> _TASK INSTRUCTIONS_
Could you copy out, word for word, the lines below, starting at the one that contains "Several algorithms can" and stopping after the one that contains "even a common"?

> _RECORDS FOR THE EXERCISE_

=== Section Start ===

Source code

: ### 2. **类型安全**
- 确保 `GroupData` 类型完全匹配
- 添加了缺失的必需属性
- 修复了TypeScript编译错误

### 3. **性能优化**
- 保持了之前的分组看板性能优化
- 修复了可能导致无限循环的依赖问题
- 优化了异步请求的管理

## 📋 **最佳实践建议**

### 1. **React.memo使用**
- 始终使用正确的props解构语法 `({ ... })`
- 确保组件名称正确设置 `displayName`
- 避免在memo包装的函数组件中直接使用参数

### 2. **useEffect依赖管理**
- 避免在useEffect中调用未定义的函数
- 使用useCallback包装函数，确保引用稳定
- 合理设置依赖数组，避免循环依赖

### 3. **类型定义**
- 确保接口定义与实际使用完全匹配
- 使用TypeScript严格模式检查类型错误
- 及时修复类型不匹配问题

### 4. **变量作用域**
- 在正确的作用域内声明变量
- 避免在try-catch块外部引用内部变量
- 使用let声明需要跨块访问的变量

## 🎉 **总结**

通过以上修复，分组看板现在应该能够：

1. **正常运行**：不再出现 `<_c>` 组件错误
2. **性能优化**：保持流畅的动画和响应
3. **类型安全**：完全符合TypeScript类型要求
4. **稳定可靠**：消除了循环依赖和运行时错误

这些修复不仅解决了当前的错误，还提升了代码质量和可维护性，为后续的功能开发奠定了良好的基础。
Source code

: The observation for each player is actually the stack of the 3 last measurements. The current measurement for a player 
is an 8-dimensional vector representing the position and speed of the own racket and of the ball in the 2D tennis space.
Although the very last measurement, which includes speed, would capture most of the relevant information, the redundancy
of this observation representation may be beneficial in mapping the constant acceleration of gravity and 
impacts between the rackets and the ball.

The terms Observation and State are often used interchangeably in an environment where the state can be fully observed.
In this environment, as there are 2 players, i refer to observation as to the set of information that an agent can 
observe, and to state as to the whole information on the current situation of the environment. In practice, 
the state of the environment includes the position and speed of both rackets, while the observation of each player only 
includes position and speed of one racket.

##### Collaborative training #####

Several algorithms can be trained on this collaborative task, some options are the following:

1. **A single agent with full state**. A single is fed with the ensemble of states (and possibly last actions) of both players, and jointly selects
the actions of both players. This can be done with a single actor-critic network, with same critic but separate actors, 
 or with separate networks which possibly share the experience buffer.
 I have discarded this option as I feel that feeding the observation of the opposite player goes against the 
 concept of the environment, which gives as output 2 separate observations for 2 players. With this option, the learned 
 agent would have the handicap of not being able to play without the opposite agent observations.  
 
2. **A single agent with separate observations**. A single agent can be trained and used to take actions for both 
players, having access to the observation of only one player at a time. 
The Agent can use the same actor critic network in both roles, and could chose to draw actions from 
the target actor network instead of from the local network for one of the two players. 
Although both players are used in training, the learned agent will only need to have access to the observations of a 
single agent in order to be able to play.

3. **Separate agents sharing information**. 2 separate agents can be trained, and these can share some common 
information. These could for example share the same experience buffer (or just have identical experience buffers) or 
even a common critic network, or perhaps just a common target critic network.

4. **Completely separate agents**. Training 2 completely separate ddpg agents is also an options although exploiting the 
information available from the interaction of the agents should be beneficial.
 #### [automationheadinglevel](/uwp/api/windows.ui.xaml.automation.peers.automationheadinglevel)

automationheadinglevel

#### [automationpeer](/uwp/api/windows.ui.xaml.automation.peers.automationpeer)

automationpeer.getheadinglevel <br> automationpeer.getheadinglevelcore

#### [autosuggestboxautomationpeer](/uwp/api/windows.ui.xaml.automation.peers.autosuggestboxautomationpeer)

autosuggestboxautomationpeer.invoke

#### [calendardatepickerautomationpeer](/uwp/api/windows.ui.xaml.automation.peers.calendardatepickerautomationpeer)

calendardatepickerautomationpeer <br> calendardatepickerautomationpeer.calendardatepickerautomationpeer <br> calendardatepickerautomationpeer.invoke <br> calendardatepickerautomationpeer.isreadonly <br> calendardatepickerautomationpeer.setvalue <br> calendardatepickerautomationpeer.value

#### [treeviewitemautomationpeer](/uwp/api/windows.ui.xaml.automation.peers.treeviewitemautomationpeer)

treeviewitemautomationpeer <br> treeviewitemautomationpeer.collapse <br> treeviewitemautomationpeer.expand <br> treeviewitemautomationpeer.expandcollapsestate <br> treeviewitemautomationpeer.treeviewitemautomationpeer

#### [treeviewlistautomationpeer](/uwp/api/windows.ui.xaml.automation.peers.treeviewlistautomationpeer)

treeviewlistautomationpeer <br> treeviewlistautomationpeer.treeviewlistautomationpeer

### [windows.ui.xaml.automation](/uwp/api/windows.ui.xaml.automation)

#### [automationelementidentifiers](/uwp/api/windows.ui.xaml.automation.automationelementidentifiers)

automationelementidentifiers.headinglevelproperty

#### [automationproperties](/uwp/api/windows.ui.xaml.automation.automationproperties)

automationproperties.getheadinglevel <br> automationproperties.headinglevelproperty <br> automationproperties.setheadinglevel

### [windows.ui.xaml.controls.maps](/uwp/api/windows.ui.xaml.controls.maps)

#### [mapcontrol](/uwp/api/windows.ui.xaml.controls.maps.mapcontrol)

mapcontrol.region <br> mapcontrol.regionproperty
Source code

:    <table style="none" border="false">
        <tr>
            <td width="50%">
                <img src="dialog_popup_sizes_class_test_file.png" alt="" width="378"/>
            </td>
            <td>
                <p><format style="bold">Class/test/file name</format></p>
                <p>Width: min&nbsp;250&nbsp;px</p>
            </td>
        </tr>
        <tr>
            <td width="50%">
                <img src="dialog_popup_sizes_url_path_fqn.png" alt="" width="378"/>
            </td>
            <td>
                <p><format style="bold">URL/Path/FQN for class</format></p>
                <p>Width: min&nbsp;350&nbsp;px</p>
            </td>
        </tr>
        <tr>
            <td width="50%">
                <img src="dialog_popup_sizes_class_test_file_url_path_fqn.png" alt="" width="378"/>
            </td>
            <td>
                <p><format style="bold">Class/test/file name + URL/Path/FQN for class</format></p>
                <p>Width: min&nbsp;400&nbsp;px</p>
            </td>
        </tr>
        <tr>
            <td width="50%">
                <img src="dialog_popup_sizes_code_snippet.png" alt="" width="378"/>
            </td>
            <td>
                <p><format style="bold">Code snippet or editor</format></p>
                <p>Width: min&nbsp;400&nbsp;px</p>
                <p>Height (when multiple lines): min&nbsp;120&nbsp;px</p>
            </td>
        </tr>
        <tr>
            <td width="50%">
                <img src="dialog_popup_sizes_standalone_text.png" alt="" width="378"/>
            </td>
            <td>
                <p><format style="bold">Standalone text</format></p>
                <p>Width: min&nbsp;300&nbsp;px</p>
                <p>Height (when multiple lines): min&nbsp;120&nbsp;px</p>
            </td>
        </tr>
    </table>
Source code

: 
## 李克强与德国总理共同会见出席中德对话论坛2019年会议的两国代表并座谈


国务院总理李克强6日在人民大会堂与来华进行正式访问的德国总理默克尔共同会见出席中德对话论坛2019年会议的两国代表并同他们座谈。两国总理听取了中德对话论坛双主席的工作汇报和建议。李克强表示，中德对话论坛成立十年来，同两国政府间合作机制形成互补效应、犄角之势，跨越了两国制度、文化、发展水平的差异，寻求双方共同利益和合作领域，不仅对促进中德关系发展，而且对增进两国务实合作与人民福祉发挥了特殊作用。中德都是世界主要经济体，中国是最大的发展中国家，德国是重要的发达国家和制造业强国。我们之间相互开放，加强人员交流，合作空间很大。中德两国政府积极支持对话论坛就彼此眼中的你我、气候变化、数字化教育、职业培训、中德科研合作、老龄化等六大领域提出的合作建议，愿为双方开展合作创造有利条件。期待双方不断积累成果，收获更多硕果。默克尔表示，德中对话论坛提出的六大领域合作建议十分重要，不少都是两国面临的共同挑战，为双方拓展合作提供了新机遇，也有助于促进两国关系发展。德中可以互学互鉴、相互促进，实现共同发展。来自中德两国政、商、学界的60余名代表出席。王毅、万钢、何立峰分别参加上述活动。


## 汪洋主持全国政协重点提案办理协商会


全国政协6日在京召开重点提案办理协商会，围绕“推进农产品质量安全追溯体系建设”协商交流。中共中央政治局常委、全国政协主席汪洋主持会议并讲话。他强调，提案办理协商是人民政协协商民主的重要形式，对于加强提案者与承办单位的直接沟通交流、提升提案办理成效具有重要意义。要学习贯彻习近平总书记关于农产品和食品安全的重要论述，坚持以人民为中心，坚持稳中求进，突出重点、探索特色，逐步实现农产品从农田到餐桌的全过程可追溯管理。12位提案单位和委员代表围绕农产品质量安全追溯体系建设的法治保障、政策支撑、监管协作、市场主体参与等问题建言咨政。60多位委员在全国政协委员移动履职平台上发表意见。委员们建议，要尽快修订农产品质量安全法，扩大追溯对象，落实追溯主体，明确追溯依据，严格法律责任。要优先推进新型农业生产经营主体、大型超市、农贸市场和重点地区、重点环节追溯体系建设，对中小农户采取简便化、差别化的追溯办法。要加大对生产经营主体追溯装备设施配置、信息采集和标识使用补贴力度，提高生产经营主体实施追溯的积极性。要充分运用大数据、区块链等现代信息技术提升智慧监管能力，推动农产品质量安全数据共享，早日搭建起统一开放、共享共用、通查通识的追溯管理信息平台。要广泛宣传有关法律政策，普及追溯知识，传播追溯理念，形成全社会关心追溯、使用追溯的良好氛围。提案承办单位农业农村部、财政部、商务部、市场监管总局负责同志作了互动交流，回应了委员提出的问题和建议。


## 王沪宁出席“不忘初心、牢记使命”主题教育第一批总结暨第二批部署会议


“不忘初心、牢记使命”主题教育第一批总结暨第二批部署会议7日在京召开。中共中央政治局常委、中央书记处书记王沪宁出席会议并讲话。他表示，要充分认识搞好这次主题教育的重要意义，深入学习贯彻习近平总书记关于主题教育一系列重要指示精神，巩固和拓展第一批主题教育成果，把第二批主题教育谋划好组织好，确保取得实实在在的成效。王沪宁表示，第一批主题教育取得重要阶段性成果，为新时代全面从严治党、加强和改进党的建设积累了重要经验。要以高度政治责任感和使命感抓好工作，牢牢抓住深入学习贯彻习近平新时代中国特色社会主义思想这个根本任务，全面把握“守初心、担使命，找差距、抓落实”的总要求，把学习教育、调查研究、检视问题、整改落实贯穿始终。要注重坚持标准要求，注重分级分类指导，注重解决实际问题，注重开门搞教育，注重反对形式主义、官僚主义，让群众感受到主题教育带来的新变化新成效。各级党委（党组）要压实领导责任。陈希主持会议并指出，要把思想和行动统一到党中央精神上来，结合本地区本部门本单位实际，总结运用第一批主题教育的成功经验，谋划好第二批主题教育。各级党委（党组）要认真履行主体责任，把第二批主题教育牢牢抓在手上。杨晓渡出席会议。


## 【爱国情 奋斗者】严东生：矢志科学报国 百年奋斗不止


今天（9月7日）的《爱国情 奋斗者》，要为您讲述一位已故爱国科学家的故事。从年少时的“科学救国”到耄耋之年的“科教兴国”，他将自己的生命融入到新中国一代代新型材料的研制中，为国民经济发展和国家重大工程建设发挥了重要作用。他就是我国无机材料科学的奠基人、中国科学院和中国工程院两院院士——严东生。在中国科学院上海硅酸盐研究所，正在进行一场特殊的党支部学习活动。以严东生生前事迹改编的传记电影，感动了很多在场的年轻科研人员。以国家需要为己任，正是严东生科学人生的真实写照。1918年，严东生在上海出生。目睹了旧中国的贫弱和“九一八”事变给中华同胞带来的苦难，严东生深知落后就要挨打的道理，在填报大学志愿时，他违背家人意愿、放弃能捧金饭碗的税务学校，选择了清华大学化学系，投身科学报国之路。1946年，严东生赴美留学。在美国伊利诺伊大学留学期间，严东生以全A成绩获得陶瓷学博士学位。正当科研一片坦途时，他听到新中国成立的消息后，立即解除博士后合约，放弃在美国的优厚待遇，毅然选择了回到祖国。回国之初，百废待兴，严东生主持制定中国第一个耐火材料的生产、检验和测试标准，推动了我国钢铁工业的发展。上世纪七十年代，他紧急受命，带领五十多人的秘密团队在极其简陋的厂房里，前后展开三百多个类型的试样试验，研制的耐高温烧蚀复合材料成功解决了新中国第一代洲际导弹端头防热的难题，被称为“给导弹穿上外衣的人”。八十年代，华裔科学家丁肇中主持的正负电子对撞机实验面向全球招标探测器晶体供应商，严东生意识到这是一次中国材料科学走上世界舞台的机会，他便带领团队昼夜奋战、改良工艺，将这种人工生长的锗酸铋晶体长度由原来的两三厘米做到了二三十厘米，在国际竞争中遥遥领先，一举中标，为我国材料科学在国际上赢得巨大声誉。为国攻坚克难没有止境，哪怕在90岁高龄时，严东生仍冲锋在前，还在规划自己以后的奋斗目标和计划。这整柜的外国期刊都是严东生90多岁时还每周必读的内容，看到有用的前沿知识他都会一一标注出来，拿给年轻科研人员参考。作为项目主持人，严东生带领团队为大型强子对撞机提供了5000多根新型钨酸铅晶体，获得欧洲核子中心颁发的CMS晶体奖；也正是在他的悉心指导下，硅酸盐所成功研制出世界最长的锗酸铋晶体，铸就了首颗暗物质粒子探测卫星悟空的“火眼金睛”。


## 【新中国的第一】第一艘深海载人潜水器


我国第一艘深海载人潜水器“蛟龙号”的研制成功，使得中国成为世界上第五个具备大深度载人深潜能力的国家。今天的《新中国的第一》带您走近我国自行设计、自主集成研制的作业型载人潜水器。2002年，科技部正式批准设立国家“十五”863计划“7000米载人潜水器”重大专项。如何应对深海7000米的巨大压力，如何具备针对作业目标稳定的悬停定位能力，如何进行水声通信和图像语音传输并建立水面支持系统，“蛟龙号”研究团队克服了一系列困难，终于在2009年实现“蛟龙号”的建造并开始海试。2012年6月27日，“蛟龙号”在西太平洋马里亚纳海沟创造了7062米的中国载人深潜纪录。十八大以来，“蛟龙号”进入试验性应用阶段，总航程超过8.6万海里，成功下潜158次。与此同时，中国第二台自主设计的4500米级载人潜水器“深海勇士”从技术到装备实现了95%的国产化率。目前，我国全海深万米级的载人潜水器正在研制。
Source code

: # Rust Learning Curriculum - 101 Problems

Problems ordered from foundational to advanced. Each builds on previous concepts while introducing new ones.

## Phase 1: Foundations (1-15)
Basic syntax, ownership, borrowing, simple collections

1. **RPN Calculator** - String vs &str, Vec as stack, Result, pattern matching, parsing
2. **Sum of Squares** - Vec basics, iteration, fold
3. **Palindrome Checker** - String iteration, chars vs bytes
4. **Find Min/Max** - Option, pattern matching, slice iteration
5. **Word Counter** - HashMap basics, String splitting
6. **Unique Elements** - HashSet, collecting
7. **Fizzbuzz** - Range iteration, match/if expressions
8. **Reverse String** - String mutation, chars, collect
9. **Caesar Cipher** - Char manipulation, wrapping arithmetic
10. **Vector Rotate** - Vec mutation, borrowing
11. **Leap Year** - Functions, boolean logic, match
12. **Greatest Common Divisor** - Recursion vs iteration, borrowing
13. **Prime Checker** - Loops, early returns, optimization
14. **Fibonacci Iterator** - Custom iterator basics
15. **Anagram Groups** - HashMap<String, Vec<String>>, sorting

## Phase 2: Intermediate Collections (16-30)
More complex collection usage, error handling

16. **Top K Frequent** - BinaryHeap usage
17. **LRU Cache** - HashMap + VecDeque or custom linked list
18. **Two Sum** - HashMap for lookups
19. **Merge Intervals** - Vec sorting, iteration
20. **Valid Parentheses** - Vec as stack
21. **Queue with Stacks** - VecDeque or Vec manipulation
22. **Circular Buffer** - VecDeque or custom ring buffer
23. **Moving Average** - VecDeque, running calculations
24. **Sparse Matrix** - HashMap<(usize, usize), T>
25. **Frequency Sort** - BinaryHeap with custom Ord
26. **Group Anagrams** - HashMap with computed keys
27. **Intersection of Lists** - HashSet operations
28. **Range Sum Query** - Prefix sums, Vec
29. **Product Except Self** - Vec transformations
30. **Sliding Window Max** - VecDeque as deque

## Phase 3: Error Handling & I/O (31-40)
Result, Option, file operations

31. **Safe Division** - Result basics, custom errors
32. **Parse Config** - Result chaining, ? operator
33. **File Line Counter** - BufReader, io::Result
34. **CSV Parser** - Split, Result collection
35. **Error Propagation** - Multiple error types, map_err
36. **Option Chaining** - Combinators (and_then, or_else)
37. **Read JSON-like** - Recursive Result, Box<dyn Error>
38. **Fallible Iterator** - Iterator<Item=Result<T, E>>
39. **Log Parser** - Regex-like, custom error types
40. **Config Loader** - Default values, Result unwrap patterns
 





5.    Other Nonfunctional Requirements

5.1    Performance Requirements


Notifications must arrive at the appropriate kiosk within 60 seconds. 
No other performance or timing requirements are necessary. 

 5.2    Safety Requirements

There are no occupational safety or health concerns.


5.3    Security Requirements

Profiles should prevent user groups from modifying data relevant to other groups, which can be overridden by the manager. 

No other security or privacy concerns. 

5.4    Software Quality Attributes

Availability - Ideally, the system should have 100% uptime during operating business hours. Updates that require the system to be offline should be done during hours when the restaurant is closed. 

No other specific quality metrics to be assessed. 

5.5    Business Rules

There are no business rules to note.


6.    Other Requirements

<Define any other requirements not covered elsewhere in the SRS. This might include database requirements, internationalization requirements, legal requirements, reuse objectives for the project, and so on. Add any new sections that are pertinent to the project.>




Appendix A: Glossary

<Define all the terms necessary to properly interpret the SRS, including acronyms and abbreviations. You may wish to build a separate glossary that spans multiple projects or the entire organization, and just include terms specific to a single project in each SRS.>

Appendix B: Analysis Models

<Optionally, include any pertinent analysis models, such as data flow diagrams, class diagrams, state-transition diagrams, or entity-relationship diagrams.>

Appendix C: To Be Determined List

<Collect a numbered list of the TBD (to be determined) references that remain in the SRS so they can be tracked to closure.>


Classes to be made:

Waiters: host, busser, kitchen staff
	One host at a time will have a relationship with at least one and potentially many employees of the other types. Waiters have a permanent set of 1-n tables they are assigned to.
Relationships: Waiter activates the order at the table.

=== Section End ===

> _ANSWER FOR THIS EXERCISE_
Several algorithms can be trained on this collaborative task, some options are the following:

1. **A single agent with full state**. A single is fed with the ensemble of states (and possibly last actions) of both players, and jointly selects
the actions of both players. This can be done with a single actor-critic network, with same critic but separate actors, 
 or with separate networks which possibly share the experience buffer.
 I have discarded this option as I feel that feeding the observation of the opposite player goes against the 
 concept of the environment, which gives as output 2 separate observations for 2 players. With this option, the learned 
 agent would have the handicap of not being able to play without the opposite agent observations.  
 
2. **A single agent with separate observations**. A single agent can be trained and used to take actions for both 
players, having access to the observation of only one player at a time. 
The Agent can use the same actor critic network in both roles, and could chose to draw actions from 
the target actor network instead of from the local network for one of the two players. 
Although both players are used in training, the learned agent will only need to have access to the observations of a 
single agent in order to be able to play.

3. **Separate agents sharing information**. 2 separate agents can be trained, and these can share some common 
information. These could for example share the same experience buffer (or just have identical experience buffers) or 
even a common critic network, or perhaps just a common target critic network.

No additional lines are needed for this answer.